I think this functions provides 2 improvements over previous implementations. #1 is you can use any parallel backend you want. doRedis is my current favorite, as it’s cross-platform and fault-tolerant and let’s me commandeer idle laptops around the house/office when a random forest is taking too long to fit. #2 is the argument .inorder=FALSE in the foreach function, which provides a small performance improvement as it lets R combine the random forests as they finish, rather than forcing R to combine them in the order they start.

Lets say you want a random forest with 5000 trees. The default value for ntree is 500, so we use rep(4,10) as the argument for the function.

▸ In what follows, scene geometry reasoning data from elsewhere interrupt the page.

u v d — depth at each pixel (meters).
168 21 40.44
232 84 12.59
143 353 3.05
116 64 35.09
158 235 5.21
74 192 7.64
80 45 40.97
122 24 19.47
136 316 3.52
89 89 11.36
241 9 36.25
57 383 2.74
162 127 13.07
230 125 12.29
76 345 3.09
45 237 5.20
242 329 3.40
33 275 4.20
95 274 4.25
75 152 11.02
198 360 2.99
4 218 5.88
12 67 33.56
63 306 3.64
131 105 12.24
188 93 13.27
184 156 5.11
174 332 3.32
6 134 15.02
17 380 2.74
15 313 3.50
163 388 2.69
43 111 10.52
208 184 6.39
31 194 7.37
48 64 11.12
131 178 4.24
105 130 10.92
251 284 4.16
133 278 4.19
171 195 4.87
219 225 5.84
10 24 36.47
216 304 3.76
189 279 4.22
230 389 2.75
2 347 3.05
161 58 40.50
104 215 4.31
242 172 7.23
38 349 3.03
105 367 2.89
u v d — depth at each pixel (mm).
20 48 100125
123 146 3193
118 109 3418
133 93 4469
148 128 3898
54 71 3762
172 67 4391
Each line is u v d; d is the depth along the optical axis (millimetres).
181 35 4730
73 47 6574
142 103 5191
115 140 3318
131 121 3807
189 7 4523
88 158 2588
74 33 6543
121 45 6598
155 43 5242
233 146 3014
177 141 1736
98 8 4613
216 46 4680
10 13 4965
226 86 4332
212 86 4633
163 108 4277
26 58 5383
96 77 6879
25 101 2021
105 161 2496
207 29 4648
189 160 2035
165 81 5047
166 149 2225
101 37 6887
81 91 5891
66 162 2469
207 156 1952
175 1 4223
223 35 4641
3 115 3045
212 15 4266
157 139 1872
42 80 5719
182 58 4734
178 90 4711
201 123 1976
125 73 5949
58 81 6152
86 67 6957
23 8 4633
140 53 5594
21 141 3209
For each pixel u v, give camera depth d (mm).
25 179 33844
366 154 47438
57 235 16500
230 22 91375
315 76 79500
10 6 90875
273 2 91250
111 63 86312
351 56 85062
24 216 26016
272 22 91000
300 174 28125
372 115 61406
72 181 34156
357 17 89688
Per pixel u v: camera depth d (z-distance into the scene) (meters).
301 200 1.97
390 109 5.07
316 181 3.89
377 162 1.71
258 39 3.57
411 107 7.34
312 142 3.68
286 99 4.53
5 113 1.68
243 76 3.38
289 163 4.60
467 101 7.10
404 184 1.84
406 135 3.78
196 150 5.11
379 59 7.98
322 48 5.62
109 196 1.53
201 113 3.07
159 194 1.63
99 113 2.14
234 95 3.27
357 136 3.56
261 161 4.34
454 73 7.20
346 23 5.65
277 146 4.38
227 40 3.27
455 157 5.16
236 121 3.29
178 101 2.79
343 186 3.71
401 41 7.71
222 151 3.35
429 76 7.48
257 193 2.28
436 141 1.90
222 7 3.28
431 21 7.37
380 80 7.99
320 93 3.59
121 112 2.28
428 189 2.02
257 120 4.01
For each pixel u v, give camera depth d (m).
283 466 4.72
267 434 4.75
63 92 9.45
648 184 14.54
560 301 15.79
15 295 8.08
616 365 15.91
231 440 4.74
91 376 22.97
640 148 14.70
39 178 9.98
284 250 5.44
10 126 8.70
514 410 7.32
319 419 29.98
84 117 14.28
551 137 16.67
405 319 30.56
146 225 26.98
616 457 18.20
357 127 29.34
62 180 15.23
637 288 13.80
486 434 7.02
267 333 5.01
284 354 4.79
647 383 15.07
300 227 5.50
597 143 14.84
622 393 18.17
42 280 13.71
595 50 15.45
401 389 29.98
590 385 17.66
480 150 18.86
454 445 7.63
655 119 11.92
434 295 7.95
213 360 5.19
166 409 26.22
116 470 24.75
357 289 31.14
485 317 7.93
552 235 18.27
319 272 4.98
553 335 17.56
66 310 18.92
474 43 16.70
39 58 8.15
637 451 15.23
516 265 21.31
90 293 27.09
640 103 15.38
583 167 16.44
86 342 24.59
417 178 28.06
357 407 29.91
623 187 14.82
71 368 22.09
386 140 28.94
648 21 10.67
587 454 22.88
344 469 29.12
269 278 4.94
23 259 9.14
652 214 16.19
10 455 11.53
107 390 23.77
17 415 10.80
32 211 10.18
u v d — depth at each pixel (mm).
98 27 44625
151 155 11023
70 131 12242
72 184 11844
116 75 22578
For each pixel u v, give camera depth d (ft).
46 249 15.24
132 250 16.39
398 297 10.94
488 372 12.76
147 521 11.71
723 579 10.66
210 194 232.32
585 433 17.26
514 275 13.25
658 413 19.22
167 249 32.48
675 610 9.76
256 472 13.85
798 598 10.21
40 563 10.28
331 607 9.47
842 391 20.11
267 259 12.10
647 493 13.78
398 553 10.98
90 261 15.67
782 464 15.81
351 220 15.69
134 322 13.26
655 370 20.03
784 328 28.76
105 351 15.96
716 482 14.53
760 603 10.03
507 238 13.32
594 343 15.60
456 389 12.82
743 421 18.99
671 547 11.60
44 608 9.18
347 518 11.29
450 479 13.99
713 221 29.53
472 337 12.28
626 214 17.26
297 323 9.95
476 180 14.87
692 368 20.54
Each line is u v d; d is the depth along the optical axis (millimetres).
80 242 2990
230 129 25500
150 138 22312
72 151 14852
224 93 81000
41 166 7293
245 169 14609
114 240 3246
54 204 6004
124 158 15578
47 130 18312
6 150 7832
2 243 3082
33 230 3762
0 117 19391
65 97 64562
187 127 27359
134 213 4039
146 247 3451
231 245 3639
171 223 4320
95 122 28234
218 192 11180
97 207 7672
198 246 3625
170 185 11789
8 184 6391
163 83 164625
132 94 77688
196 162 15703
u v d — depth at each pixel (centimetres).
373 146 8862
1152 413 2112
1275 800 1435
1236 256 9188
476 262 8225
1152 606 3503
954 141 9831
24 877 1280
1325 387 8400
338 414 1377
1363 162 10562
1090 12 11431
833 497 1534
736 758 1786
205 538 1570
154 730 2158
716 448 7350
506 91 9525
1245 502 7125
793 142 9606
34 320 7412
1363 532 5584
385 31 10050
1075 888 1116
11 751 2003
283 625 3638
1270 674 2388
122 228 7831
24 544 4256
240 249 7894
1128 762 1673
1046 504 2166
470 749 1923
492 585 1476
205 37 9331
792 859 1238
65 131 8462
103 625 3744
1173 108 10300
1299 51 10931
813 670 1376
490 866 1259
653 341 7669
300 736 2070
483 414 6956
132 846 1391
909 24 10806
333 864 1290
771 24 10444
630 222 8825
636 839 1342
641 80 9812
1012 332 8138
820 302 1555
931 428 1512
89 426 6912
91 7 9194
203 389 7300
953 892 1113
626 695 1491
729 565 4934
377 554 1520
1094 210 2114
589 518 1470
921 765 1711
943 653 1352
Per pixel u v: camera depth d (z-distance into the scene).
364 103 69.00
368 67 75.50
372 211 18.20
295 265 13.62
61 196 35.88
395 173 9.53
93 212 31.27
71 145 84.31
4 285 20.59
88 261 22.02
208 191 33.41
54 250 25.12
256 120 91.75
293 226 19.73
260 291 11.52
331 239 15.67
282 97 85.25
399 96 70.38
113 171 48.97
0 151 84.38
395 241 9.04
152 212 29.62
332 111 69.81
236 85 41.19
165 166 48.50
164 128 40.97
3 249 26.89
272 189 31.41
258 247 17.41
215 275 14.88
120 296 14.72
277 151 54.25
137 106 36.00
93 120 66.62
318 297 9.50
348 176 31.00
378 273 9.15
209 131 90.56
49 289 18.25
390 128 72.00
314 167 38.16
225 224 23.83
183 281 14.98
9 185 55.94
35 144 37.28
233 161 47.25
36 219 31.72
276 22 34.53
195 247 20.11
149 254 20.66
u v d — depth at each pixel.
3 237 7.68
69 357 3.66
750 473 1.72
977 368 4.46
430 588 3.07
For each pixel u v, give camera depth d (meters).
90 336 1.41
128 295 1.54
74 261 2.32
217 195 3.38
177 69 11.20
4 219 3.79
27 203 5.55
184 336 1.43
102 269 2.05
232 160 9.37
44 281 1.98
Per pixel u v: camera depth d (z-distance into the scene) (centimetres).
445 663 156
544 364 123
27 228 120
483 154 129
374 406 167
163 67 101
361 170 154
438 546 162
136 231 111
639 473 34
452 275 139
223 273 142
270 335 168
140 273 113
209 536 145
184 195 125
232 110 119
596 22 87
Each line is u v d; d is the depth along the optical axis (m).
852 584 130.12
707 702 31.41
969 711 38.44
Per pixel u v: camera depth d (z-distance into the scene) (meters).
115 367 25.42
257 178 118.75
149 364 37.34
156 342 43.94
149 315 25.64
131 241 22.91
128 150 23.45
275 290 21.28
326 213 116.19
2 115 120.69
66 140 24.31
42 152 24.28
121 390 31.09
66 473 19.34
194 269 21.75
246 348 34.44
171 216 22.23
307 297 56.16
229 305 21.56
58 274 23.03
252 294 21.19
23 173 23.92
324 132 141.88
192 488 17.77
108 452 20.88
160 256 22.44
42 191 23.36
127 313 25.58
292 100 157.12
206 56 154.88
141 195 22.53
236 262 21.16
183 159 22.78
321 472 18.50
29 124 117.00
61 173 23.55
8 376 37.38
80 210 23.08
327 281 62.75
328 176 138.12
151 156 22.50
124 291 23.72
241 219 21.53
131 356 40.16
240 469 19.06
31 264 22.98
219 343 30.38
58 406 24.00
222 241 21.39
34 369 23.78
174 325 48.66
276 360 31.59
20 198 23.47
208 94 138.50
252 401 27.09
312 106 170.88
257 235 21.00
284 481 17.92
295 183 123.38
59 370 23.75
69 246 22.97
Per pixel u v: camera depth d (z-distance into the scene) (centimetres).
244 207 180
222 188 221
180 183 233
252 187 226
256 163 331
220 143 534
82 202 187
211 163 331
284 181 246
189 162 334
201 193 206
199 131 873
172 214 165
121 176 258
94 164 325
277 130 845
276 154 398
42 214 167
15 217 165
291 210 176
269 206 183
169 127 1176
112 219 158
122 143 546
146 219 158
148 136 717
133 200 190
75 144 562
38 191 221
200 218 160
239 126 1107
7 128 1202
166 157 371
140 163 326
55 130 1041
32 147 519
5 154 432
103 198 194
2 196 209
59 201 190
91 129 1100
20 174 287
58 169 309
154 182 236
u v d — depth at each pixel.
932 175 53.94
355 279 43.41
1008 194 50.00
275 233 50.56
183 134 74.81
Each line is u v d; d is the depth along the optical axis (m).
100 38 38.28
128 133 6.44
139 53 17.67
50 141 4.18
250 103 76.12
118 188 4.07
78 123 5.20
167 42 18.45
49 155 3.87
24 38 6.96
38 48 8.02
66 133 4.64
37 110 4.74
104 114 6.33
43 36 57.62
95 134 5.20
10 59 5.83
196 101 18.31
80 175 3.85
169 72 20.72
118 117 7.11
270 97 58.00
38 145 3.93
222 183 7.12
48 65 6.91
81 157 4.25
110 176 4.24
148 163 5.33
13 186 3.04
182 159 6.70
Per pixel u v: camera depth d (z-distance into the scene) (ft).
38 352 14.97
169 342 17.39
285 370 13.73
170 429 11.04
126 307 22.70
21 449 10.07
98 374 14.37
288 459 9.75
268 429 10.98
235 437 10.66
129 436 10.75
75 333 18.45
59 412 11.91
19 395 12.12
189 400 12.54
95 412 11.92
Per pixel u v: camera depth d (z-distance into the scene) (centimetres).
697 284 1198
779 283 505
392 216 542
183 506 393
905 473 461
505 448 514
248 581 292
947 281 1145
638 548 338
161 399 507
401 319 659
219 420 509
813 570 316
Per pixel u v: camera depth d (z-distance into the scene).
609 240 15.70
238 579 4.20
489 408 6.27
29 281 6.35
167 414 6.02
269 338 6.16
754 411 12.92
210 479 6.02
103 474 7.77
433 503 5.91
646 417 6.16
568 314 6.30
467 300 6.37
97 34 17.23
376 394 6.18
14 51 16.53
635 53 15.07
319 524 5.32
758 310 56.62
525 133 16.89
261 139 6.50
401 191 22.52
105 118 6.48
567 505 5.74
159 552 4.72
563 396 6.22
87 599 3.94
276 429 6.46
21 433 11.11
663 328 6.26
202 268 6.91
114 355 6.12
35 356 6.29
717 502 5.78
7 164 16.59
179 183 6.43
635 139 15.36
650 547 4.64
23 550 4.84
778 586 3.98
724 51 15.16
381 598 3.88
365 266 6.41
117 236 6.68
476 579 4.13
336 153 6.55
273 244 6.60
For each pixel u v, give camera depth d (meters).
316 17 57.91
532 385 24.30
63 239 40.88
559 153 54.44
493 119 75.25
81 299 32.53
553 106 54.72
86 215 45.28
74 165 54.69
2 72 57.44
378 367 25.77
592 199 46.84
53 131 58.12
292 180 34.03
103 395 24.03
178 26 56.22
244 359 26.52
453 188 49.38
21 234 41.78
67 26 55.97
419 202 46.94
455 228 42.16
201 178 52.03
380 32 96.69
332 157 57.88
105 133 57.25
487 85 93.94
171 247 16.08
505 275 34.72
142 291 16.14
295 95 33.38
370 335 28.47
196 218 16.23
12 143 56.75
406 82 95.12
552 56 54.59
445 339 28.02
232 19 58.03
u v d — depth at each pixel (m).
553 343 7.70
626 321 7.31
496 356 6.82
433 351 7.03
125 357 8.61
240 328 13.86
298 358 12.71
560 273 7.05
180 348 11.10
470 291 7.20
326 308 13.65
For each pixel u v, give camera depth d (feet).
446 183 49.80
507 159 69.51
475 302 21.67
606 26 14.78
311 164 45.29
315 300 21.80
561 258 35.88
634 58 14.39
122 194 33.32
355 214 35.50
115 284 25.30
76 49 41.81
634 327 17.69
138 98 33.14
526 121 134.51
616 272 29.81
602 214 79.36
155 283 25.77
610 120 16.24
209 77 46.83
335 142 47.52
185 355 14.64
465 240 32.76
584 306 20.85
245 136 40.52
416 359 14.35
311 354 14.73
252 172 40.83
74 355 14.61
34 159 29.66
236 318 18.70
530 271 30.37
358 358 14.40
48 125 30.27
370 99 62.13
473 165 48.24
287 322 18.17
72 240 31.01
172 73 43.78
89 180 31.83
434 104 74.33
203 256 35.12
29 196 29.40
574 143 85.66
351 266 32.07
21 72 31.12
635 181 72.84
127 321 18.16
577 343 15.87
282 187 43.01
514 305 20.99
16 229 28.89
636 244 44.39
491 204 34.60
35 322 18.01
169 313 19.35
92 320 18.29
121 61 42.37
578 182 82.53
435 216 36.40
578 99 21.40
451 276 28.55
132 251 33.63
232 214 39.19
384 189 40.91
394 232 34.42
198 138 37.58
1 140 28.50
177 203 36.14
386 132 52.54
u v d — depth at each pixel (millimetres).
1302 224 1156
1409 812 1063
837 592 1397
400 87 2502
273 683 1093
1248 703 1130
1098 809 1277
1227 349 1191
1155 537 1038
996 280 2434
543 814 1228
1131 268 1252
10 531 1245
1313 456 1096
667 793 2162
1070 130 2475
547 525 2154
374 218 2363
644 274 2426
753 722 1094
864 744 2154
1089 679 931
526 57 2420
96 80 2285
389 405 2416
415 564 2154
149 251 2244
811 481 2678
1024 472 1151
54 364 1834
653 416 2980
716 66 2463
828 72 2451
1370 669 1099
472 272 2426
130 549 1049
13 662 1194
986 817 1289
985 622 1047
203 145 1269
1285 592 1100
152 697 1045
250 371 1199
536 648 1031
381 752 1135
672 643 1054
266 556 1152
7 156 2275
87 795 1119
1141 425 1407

Maybe we’re unsure of the optimal mtry value, and want combine 2 ensembles of 2500 trees. Then we use the argument c(rep(3,5),rep(4,5)). This gives us 2500 trees with mtry=3 and 2500 with mtry=4. I like to think of this as a sort of meta-ensemble of decision trees, but I’ve yet to see it improve my predictive accuracy.

At the very least, this can help with those damn ‘out of memory’ errors I’ve been getting on my laptop when fitting random forests to large datasets.